● Text segment:
Jobseekers are missing out because of blunders such as misspelling, inappropriate email addresses and grammatical errors, according to a new poll.

The poll by online recruitment outfit fish4jobs found that three-quarters of employers admit that badly presented and written CVs are more of a turn-off than a candidate showing up late, wearing inappropriate clothes or swearing in an interview.

Worryingly, the most irritating mistakes for employers were, in many cases, the most easily avoided. These include misspelling key details such as the employer’s (and even the candidate’s) name or job title (reported by 67 per cent of recruiters), grammatical errors (89 per cent) and including irrelevant information (65 per cent).

Embarrassingly, an additional 63 per cent reported seeing inappropriate personal email addresses – for example, [email protected] and [email protected].

Misplaced letters are also playing havoc with candidate’s job prospects. ‘Manger’, not ‘manager’ , ‘busty’ instead of ‘busy’, and ‘pubic’ rather than ‘public’, are some of the worst offenders.

Candidates are also likely to shoot themselves in the foot when it comes to qualifications and skills. Many have been ‘trained in fist aid’, rather than first aid. Candidates often claim to be ‘a good leeder’, and those who ‘attended collage’ or went to ‘a very good skool’ are also failing to impress.

Joe Slavin, chief executive at fish4jobs said: “Every recruiter I speak to has anecdotes about the embarrassing mistakes that people don’t spot in their CVs. Although many of these mistakes seem quite obvious with hindsight, they are very easy to make. Just one error can mean the difference between being invited to an interview and losing several opportunities.”

Saved data entries
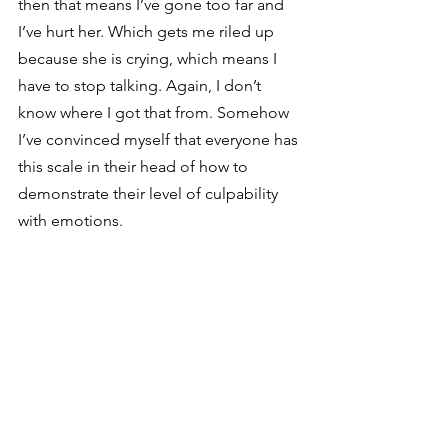
then that means I’ve gone too far and 
I’ve hurt her. Which gets me riled up 
because she is crying, which means I 
have to stop talking. Again, I don’t 
know where I got that from. Somehow 
I’ve convinced myself that everyone has 
this scale in their head of how to 
demonstrate their level of culpability 
with emotions. 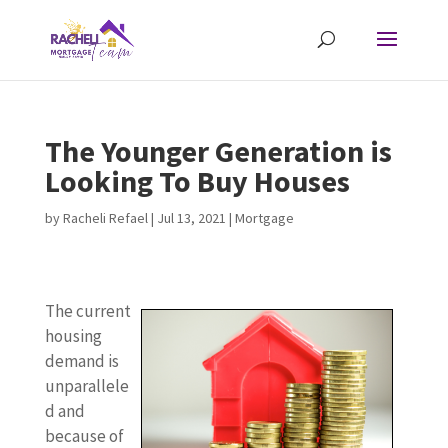
The Younger Generation is
Looking To Buy Houses
by
Racheli Refael
|
Jul 13, 2021
|
Mortgage
The current
housing
demand is
unparallele
d and
because of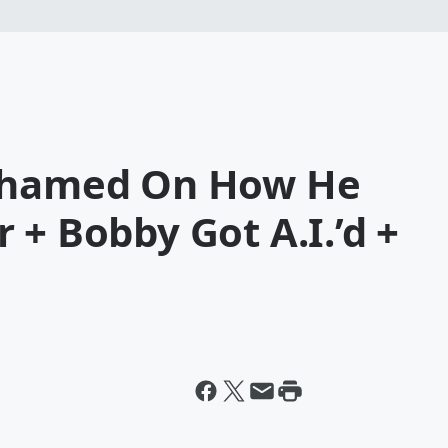
 Shamed On How He
 + Bobby Got A.I.’d +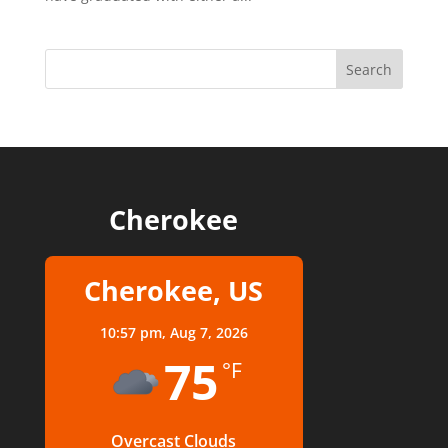
Cherokee
Cherokee, US
10:57 pm,
Aug 7, 2026
75
°F
Overcast Clouds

● Tasks for this exercise:
#1 In the article on CV mistakes, what share of recruiters reported seeing grammatical errors?
#2 Retype the part of the article on CV mistakes from "Candidates are also" to "failing to impress.".

● Answers for the tasks:
#1 89 per cent of recruiters reported seeing grammatical errors.

#2
Candidates are also likely to shoot themselves in the foot when it comes to qualifications and skills. Many have been ‘trained in fist aid’, rather than first aid. Candidates often claim to be ‘a good leeder’, and those who ‘attended collage’ or went to ‘a very good skool’ are also failing to impress.